Kim Steven, Kim Dong Sub, Moyle Hana, Heo Seong
Department of Mathematics and Statistics, California State University, Monterey Bay, Seaside, USA.
Department of Horticulture, Kongju National University, Yesan, Korea.
Plant Methods. 2023 Oct 11;19(1):106. doi: 10.1186/s13007-023-01084-0.
Managing and investigating all available genetic resources are challenging. As an alternative, breeders and researchers use core collection-a representative subset of the entire collection. A good core is characterized by high genetic diversity and low repetitiveness. Among the several available software, GenoCore uses a coverage criterion that does not require computationally expensive distance-based metrics.

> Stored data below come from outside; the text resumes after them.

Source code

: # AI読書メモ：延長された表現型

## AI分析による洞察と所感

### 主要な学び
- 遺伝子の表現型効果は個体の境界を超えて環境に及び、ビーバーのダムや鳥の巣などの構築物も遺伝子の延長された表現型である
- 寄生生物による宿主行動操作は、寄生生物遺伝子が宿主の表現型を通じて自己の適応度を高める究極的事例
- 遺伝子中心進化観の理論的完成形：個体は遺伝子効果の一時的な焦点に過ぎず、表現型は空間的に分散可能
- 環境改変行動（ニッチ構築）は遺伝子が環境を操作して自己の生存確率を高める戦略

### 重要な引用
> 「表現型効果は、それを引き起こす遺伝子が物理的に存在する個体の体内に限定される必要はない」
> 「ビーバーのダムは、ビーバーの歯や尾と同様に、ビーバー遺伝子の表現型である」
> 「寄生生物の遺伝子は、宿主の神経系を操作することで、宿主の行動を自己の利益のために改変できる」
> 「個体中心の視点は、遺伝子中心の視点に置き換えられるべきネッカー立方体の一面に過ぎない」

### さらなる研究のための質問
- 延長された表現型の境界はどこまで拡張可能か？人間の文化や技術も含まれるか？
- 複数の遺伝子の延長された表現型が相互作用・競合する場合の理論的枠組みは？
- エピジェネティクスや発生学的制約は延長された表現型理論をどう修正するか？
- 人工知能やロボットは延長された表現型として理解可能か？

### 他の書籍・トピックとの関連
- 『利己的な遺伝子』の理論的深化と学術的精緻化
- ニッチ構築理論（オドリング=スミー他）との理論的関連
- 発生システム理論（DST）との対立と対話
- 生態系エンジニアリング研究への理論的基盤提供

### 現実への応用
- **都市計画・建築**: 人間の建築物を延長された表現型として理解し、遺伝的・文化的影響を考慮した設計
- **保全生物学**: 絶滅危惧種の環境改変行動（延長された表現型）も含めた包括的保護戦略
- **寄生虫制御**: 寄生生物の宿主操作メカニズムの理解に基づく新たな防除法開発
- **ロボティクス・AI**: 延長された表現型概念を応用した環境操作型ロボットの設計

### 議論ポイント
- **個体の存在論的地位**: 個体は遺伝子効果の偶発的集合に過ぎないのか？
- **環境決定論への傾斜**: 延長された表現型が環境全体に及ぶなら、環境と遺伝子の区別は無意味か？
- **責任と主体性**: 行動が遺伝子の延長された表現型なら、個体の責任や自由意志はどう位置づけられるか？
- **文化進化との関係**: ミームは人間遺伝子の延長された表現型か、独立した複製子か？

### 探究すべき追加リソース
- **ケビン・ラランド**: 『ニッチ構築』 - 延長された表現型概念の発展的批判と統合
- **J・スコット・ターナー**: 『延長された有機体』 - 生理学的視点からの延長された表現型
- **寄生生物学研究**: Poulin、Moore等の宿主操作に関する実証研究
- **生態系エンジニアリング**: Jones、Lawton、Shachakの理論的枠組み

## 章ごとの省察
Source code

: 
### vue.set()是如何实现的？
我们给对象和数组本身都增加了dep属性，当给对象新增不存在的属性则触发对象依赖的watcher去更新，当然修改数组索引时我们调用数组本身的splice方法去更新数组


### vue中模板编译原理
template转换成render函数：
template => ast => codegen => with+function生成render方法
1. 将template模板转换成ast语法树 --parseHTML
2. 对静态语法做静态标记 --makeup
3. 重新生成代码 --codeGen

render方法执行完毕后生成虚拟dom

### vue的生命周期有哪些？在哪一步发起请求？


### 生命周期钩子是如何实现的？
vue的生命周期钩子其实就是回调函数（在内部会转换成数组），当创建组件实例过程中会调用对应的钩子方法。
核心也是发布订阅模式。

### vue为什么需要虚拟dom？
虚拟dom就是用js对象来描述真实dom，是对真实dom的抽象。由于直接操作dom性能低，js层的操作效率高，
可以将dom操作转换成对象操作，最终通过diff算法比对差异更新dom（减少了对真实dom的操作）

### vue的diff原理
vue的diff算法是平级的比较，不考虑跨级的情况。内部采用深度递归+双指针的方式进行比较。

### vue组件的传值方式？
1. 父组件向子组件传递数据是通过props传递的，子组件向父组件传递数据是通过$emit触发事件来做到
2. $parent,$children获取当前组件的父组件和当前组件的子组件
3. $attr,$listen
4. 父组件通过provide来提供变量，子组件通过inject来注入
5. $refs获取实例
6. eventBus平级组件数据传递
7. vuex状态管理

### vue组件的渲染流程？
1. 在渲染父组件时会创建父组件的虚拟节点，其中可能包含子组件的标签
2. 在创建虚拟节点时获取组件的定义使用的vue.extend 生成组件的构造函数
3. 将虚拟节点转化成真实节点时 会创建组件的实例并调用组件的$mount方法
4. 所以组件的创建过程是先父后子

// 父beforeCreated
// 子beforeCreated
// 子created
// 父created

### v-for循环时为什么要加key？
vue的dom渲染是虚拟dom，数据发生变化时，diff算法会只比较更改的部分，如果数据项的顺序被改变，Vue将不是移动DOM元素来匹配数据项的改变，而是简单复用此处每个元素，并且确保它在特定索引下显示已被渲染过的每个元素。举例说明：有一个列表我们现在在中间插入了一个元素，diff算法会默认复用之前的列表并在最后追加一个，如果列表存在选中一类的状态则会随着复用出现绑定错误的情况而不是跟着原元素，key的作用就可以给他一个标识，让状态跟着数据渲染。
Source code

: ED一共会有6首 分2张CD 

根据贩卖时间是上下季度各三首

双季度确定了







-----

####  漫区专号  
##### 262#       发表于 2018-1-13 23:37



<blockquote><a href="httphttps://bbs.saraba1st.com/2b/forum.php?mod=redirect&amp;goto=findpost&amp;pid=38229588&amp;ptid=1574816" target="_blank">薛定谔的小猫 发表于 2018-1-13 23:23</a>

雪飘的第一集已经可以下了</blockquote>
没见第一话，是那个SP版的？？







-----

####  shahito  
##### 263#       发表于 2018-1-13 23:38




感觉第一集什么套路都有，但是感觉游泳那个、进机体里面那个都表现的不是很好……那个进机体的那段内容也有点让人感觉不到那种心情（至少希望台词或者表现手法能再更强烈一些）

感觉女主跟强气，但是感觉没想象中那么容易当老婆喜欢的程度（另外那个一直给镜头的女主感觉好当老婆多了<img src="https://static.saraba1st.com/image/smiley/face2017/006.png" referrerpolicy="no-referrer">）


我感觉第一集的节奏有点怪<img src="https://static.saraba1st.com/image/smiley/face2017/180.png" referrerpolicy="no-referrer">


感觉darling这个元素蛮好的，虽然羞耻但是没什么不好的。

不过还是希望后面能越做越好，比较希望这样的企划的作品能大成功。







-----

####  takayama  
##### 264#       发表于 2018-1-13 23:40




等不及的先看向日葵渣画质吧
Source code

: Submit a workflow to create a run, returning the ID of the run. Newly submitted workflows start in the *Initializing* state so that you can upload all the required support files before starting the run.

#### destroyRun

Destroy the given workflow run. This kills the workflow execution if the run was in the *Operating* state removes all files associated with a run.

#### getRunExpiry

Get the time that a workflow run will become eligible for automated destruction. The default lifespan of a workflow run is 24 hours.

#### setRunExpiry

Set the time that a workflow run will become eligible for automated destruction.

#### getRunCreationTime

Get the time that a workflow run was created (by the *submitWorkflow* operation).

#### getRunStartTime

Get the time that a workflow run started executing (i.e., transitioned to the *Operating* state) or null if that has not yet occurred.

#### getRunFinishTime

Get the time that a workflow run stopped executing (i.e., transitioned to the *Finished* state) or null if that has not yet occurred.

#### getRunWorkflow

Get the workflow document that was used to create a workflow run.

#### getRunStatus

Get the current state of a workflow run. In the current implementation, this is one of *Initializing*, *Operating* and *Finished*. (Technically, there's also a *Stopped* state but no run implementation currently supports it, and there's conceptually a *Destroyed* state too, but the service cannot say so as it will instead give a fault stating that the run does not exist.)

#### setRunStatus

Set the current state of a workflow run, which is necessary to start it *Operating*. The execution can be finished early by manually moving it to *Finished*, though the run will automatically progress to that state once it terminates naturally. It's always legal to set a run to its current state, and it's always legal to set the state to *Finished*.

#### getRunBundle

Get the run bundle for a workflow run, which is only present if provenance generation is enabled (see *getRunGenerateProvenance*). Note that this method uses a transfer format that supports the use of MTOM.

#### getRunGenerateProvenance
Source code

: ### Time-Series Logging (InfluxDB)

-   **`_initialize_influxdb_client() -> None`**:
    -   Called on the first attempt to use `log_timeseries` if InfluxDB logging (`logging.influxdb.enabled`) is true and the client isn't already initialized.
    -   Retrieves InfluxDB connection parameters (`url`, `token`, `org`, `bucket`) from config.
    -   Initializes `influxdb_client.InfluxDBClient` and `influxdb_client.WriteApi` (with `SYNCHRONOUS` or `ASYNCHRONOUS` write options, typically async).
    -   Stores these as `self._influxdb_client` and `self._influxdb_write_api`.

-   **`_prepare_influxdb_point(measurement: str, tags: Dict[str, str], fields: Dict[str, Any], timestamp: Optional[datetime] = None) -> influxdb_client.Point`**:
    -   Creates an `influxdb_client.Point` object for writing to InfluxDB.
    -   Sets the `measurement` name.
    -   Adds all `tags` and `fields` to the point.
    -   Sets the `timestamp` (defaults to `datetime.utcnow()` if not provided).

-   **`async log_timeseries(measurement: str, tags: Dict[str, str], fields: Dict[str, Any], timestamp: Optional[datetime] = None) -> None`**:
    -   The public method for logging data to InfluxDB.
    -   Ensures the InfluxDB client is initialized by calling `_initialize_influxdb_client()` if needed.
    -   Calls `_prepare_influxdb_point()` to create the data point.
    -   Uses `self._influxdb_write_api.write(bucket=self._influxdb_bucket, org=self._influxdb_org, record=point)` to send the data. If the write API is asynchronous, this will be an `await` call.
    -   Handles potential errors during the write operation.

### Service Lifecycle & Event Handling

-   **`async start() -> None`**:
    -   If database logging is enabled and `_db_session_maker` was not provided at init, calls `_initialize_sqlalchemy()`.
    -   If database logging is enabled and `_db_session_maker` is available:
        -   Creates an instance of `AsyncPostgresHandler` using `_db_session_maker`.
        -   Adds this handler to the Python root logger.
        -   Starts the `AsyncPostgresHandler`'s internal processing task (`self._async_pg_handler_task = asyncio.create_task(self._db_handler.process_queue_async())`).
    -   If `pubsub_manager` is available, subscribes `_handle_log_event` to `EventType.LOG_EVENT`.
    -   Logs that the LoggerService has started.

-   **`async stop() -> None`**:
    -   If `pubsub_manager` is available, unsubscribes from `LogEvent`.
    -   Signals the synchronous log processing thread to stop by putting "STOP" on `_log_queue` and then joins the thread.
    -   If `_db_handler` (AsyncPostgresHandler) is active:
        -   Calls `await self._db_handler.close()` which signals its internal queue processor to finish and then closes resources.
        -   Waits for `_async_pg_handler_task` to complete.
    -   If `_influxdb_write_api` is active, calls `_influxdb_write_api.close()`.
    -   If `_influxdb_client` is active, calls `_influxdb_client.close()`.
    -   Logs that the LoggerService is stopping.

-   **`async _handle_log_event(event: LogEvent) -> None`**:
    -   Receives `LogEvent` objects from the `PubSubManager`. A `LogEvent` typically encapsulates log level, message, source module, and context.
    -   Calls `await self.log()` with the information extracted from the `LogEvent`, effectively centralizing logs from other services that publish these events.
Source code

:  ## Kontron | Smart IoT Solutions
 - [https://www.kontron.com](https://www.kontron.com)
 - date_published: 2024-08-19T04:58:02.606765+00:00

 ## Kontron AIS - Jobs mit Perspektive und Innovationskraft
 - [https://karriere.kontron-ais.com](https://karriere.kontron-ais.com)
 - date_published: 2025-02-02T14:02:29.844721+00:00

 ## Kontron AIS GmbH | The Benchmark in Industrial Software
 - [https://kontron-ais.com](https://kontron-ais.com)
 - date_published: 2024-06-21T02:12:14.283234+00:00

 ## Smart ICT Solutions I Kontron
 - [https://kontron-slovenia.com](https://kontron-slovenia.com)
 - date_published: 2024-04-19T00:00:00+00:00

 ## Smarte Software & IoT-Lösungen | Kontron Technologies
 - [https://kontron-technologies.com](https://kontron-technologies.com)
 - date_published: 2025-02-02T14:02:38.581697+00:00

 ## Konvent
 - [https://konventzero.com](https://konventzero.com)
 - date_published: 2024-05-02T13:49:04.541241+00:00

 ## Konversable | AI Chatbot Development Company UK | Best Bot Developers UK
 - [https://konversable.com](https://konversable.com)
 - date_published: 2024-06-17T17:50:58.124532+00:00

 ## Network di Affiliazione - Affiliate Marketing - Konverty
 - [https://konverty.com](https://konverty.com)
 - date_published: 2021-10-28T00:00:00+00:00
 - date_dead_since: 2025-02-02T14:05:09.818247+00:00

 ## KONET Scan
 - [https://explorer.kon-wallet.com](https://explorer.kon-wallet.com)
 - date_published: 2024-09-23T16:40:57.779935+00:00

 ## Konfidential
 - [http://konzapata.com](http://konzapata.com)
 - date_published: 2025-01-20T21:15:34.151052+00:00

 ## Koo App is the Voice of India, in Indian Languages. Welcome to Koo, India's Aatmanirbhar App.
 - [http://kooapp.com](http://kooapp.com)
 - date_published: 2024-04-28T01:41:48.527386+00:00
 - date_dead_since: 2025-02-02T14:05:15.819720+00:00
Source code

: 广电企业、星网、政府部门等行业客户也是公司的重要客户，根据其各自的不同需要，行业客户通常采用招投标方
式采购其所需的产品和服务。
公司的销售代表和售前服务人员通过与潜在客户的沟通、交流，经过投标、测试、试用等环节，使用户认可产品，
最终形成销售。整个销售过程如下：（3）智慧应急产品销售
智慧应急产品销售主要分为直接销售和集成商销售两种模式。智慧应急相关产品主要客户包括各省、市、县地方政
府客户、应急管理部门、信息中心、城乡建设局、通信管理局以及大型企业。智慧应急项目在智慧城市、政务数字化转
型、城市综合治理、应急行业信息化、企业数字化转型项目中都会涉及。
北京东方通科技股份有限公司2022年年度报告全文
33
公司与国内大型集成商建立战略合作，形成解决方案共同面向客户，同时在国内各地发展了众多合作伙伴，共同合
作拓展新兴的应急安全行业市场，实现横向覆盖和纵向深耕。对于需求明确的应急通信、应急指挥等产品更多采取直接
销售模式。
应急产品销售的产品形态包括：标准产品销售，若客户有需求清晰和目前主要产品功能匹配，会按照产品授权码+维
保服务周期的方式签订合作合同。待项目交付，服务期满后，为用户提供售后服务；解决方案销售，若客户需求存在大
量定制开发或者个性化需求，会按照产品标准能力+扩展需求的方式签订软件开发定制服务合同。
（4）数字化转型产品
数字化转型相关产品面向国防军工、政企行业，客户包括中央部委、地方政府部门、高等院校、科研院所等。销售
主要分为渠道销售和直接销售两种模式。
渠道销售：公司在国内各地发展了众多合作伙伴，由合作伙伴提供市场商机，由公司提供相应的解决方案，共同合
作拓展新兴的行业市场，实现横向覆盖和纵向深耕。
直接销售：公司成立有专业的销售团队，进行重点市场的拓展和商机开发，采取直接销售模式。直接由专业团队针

ShinyCore is a new method to select a core collection through two phases. The first phase uses the coverage criterion to quickly attain a fixed coverage, and the second phase uses a newly devised score (referred to as the rarity score) to further enhance diversity. It can attain a fixed coverage faster than a currently available algorithm devised for the coverage criterion, so it will benefit users who have big data. ShinyCore attains the minimum coverage specified by a user faster than GenoCore, and it then seeks to add entries with the rarest allele for each marker. Therefore, measures of genetic diversity and distance can be improved.
Although GenoCore is a fast algorithm, its implementation is difficult for those unfamiliar with R, ShinyCore can be easily implemented in Shiny with RStudio and an interactive web applet is available for those who are not familiar with programming languages.
管理和研究所有可用的遗传资源具有挑战性。作为一种替代方法,育种者和研究人员使用核心种质——整个种质库的一个具有代表性的子集。一个好的核心种质的特点是遗传多样性高且重复性低。在几种可用的软件中,GenoCore使用一种覆盖标准,该标准不需要基于距离的计算成本高昂的度量。
ShinyCore是一种通过两个阶段选择核心种质的新方法。第一阶段使用覆盖标准快速达到固定覆盖,第二阶段使用新设计的分数(称为稀有度分数)进一步提高多样性。它比目前为覆盖标准设计的算法更快地达到固定覆盖,因此将使拥有大数据的用户受益。ShinyCore比GenoCore更快地达到用户指定的最小覆盖,然后它会为每个标记寻找具有最稀有等位基因的条目。因此,可以提高遗传多样性和距离的度量。
尽管GenoCore是一种快速算法,但对于不熟悉R的人来说,它的实施很困难,ShinyCore可以很容易地在RStudio的Shiny中实现,并且为不熟悉编程语言的人提供了一个交互式网络小程序。